Herr Präsident! Sehr geehrte Damen und Herren! Praxistaugliche und intelligente Covid-19-Teststrategie – so das Thema. Der Antrag kritisiert zu Recht, dass in hohem Maß und nicht zielgerichtet getestet wird; da sind wir uns bestimmt einig. Zum PCR-Test muss man aber feststellen: Die übliche Handhabung der Tests auf das neue Coronavirus, auch von einigen Drosten-Test genannt, ist untauglich, um ausreichend sichere Ergebnisse und Aussagen zur Verbreitung von SARS-CoV-2 zu liefern.
Es entsteht, meine Damen und Herren, eine mathematisch-statistisch begründete Fehlinterpretation der Lage durch hohe Anzahl von Testungen im Zusammenhang mit der Fehlerhaftigkeit im Bereich der falsch positiven Testergebnisse.
Einem dpa-Artikel vom 2. September ist zu entnehmen, dass die Vorsitzende des Deutschen Netzwerkes Evidenzbasierte Medizin, Frau Lühmann, die hohe Anzahl durchgeführter Tests im Verdacht hat, uns ein falsches Bild zu vermitteln. Müssen Sie mal mit ihr reden; das hat sie so gesagt. Kurz gesagt: Bei einer geringen Infektionsrate in der Bevölkerung wie derzeit fallen falsch positive Testergebnisse so stark ins Gewicht, dass mit den dann gemeldeten Infektionszahlen ein stark verzerrtes Bild gezeichnet wird.
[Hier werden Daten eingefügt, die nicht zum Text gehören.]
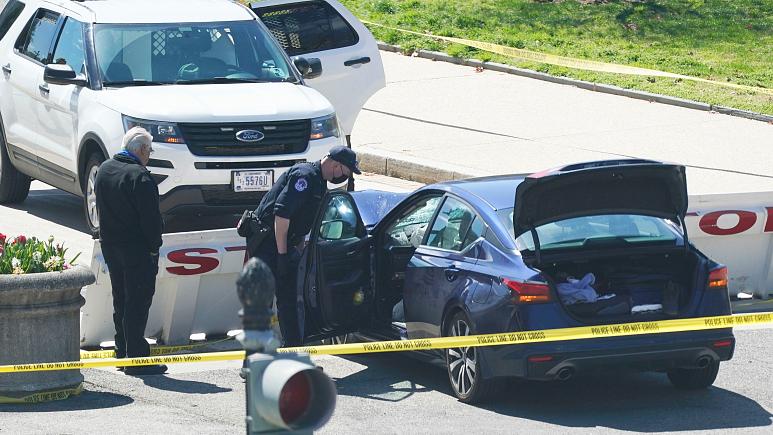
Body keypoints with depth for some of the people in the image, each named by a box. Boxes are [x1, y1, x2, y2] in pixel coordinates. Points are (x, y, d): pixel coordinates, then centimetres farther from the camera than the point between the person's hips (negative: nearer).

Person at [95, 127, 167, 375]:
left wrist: (109, 236, 18)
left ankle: (122, 353, 23)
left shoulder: (104, 170, 8)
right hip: (136, 248, -8)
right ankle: (136, 357, -6)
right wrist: (154, 245, -7)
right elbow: (151, 218, -19)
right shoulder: (139, 177, -19)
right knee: (138, 302, -5)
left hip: (109, 244, 8)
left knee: (121, 300, 17)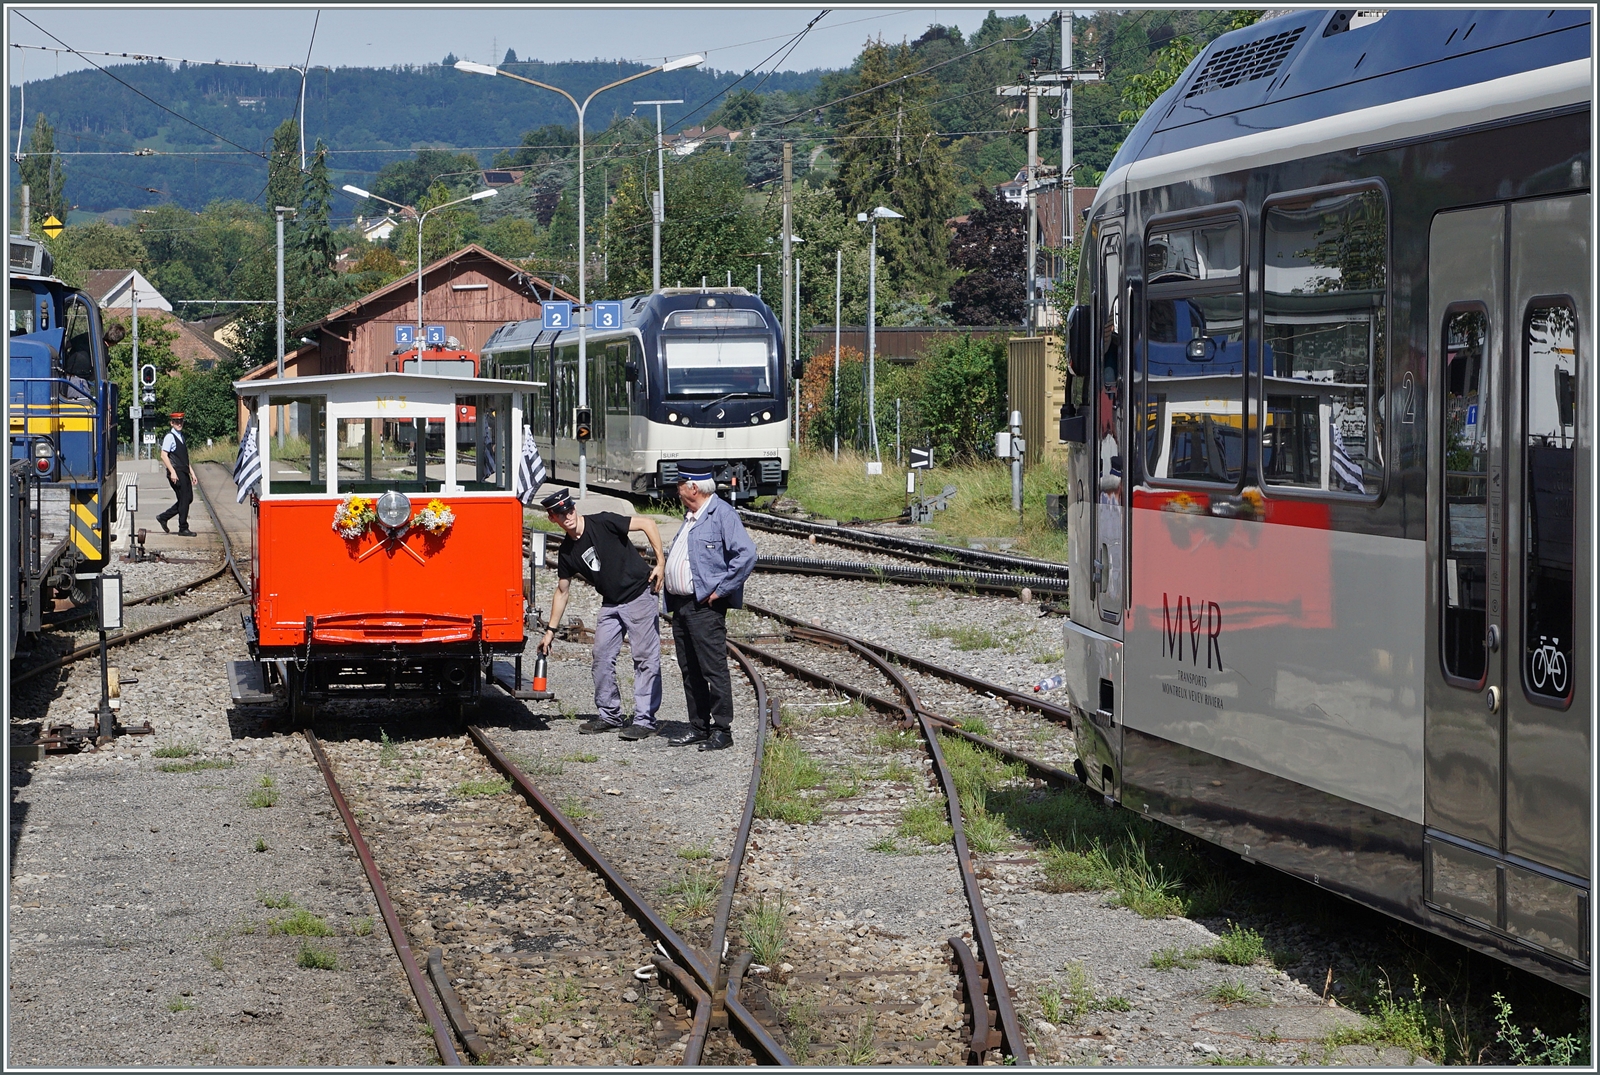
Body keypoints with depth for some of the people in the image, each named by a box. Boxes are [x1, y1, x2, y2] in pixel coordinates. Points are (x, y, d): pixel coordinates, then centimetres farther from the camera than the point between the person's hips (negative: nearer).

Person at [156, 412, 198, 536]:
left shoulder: (181, 436, 18)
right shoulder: (170, 437, -9)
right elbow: (164, 456, -16)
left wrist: (192, 473, 20)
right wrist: (172, 472, -22)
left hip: (184, 472, 9)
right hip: (176, 473, -9)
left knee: (189, 498, 10)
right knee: (184, 499, -6)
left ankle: (163, 517, 19)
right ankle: (183, 529, 3)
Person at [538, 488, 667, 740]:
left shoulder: (603, 523, -13)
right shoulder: (568, 552, 5)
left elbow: (647, 523, -10)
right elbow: (561, 592, 15)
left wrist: (661, 562, -15)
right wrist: (550, 630, 14)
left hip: (640, 595, -7)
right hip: (610, 604, 7)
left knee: (646, 658, -6)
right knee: (602, 657, 6)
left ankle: (645, 720, -4)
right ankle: (610, 716, 19)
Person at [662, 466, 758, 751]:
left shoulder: (722, 514, -10)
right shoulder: (691, 517, 18)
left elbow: (746, 554, -20)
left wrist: (720, 590, -18)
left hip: (705, 607, -9)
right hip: (681, 605, 9)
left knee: (713, 670, -7)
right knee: (690, 671, 11)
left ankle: (722, 730, -4)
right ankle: (698, 727, 18)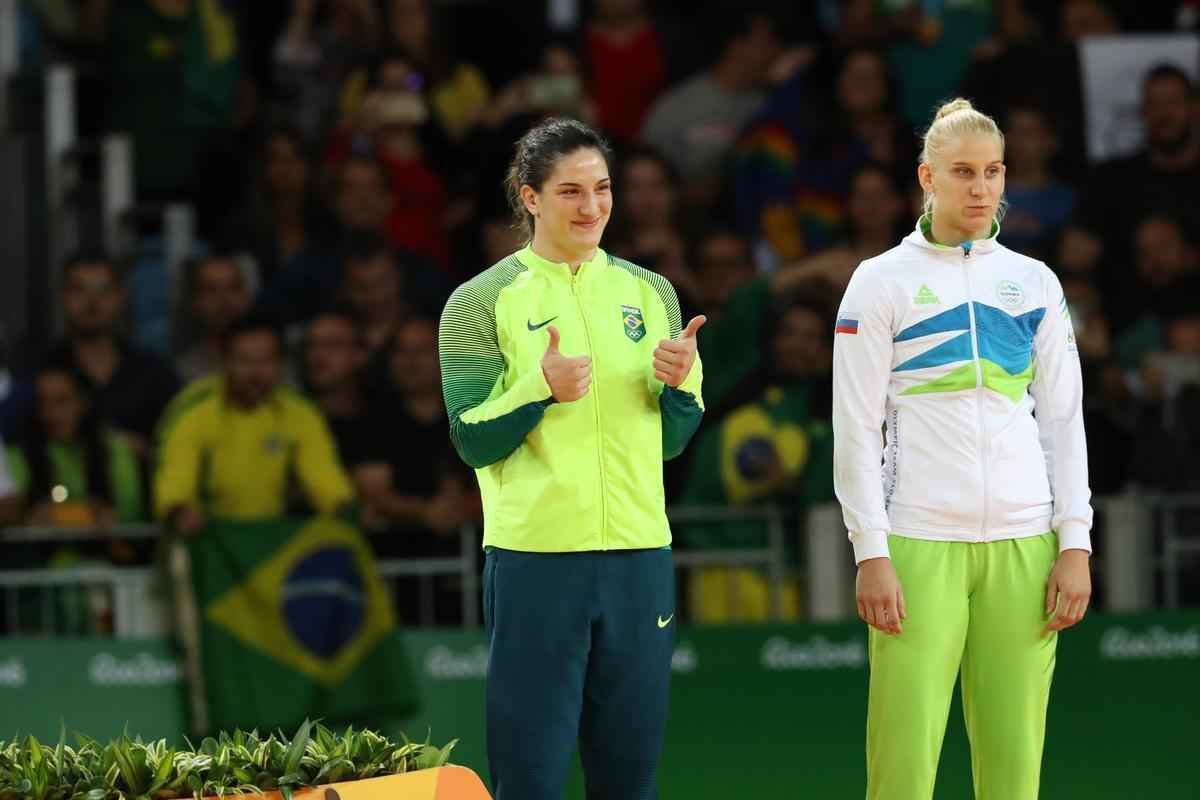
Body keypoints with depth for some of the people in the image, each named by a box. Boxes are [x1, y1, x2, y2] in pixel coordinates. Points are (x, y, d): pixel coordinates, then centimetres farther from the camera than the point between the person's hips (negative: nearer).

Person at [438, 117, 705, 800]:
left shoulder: (649, 294, 10)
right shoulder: (483, 302, 0)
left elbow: (672, 441, 14)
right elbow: (473, 441, -3)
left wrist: (678, 385, -6)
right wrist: (542, 388, -19)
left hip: (639, 553, 4)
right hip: (536, 556, -4)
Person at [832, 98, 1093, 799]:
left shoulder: (1035, 283, 12)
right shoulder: (882, 282, 3)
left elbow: (1064, 420, 12)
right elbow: (856, 429, 0)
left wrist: (1076, 544, 3)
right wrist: (871, 555, -8)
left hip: (1024, 548, 3)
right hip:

– So ist es nun mal. – Es entsteht so der Eindruck einer Pandemielage, was nicht haltbar ist. Wir haben keine Pandemie, meine Damen und Herren!
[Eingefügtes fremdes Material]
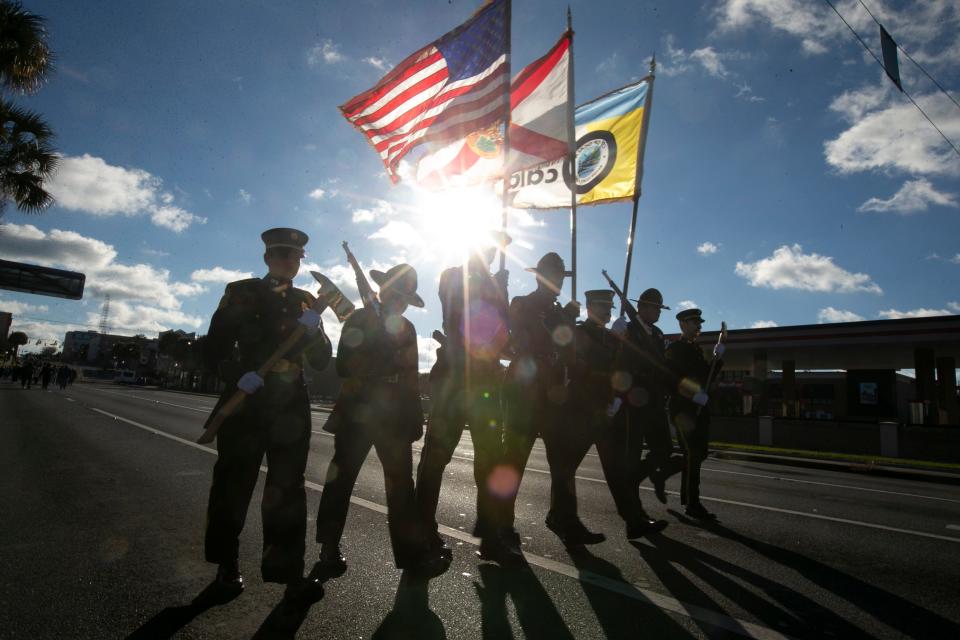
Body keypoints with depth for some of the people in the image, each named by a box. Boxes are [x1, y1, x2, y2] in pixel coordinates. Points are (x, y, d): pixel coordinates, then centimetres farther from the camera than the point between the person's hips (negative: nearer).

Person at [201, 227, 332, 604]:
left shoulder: (306, 302, 10)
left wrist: (313, 331, -14)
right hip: (246, 402, -2)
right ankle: (227, 565, 29)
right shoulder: (241, 293, 2)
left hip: (292, 408, 2)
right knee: (233, 484, 9)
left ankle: (289, 572, 11)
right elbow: (214, 350, -3)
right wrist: (237, 377, -22)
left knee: (288, 489, 3)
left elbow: (321, 361, 6)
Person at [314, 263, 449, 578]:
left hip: (394, 416, 3)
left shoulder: (407, 328, 13)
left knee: (401, 481, 3)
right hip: (357, 411, -3)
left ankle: (413, 551, 7)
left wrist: (415, 416, 13)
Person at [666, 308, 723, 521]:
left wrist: (717, 358, 1)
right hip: (683, 408, -8)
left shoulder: (697, 349, 19)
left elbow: (707, 375, 15)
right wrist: (694, 394, -27)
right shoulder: (674, 349, -6)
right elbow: (673, 377, -17)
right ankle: (692, 504, -4)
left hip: (699, 409, 8)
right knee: (694, 454, -10)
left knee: (698, 453, 11)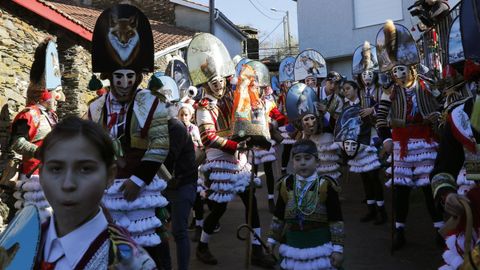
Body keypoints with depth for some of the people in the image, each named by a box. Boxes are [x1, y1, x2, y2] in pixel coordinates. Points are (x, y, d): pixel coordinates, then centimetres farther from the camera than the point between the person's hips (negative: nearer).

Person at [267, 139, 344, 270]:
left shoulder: (325, 186, -10)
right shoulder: (286, 185, -1)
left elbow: (336, 220, -8)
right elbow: (278, 217, 9)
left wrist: (337, 248, -10)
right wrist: (272, 240, 10)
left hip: (321, 246, -3)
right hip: (292, 247, 3)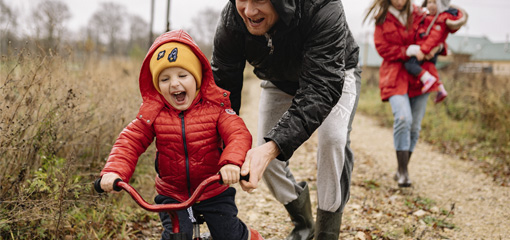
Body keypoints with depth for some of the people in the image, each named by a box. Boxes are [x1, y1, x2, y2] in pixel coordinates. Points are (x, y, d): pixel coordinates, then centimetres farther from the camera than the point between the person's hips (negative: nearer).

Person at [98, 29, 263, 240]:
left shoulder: (215, 106, -12)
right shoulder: (152, 112, -7)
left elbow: (238, 135, -23)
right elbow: (129, 142, -8)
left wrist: (232, 162, -44)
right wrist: (114, 171, -27)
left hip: (213, 192, -1)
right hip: (172, 195, 1)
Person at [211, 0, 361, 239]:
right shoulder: (230, 21, -31)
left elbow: (321, 88, -48)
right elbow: (222, 87, -25)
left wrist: (273, 146, -60)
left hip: (334, 75, -4)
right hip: (278, 82, 4)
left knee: (333, 139, -27)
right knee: (263, 155, -4)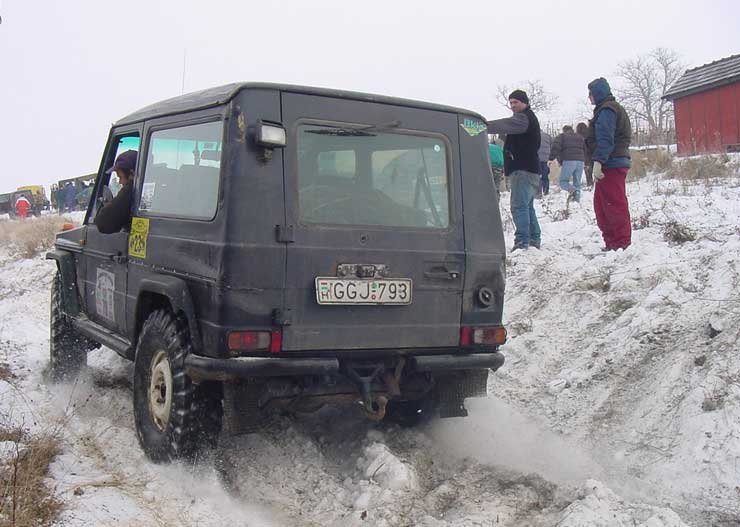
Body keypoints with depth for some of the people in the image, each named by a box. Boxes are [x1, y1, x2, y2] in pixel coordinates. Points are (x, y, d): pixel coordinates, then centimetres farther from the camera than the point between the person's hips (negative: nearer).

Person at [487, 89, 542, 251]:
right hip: (529, 169, 11)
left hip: (523, 170, -11)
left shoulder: (524, 117, -11)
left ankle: (522, 242, -21)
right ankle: (534, 240, 25)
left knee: (519, 206, -16)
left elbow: (504, 125, -27)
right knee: (527, 206, 17)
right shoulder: (529, 118, 24)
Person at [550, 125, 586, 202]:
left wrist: (551, 158, -8)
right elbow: (585, 150, 26)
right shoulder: (580, 137, 25)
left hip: (568, 161, -5)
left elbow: (555, 147, -6)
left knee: (563, 181, -1)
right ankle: (577, 198, 2)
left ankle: (572, 190, -28)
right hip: (580, 161, 5)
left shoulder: (561, 136, 11)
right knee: (577, 182, 13)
Auch Minister Jens Spahn hat am 14. Juni im sogenannten „Nach-Bericht aus Berlin“ auf die Gefahr falsch positiver Tests hingewiesen.
Positive Testergebnisse müssten immer durch weitere Tests der positiv getesteten Personen und genauere Testverfahren überprüft werden, was auch die Hersteller der Tests erklären, aber in der Praxis offenbar nicht durchgeführt wird oder nicht durchgeführt werden kann. Dies geht aus demselben Artikel hervor.
In einem Medienbericht heißt es derzeit: In vielen Ländern der Welt verwendete PCR-Tests auf aktive Viren liefern ungenaue Ergebnisse, und wenn man die Daten aus der Fachliteratur zusammenfasst, muss mit einer falsch positiven Rate von circa 1 Prozent gerechnet werden. Je mehr getestet wird, desto mehr kann es also den Anschein haben, dass es viele Infizierte gibt, obwohl das gar nicht zutrifft.
Leuchtet Ihnen vielleicht nicht ein, ist mathematisch aber so. Die PCR-Testkits sollten nicht als direkte Evidenz für klinische Diagnosen benutzt werden können.
Und jetzt ein paar Worte zu den Todesfällen, den Sterbestatistiken, die wir ja auch immer mit anführen. Laut EuroMOMO – ist Ihnen ja bekannt; die beschäftigen sich mit der Übersterblichkeit – kann man insbesondere für die Zeit ab der 34. Kalenderwoche erkennen, dass die Sterberaten in zahlreichen europäischen Ländern derzeit niedrig sind
und in einigen Ländern in fast allen Altersgruppen einen Tiefstand über den Zeitraum der letzten drei Jahre erreicht haben.
Die Annahme einer derzeitig hohen Infektionsrate mit gleichzeitig hoher Gefährlichkeit des SARS-CoV-2 kann nicht aus der Sterbestatistik entnommen werden – ganz im Gegenteil, meine Damen und Herren!
In zahlreichen Ländern war im Frühjahr/Sommer 2020 keine erhöhte Sterberate zu verzeichnen, laut EuroMOMO – so heißen sie ja – beispielsweise in Österreich, Dänemark, Estland, Finnland, Griechenland und noch einigen mehr. In manchen Ländern Europas liegen die Sterbezahlen deutlich unter dem Durchschnitt, zum Beispiel in Großbritannien, Frankreich, Irland und auch weiteren Staaten. Insgesamt betrachtet verursacht das Virus keine so dramatische Lage, wie sie derzeit von einigen Leitmedien gezeichnet wird. Aber wir kennen das ja: Nur die schlechte Nachricht ist die gute Nachricht.
Meine Damen und Herren, wir hatten in den Jahren 1995/96 circa 25 000 Grippetote, 2012/13 und 2017/18 jeweils mehr als 20 000 Grippetote. Man muss die Lage und die Ausbreitung dieses Virus natürlich im Auge behalten. Aber von einer Epidemie oder Pandemie können wir und sollten wir nicht sprechen und nicht unverantwortlich Hysterie verbreiten.
Massentests sind absolut zu vermeiden.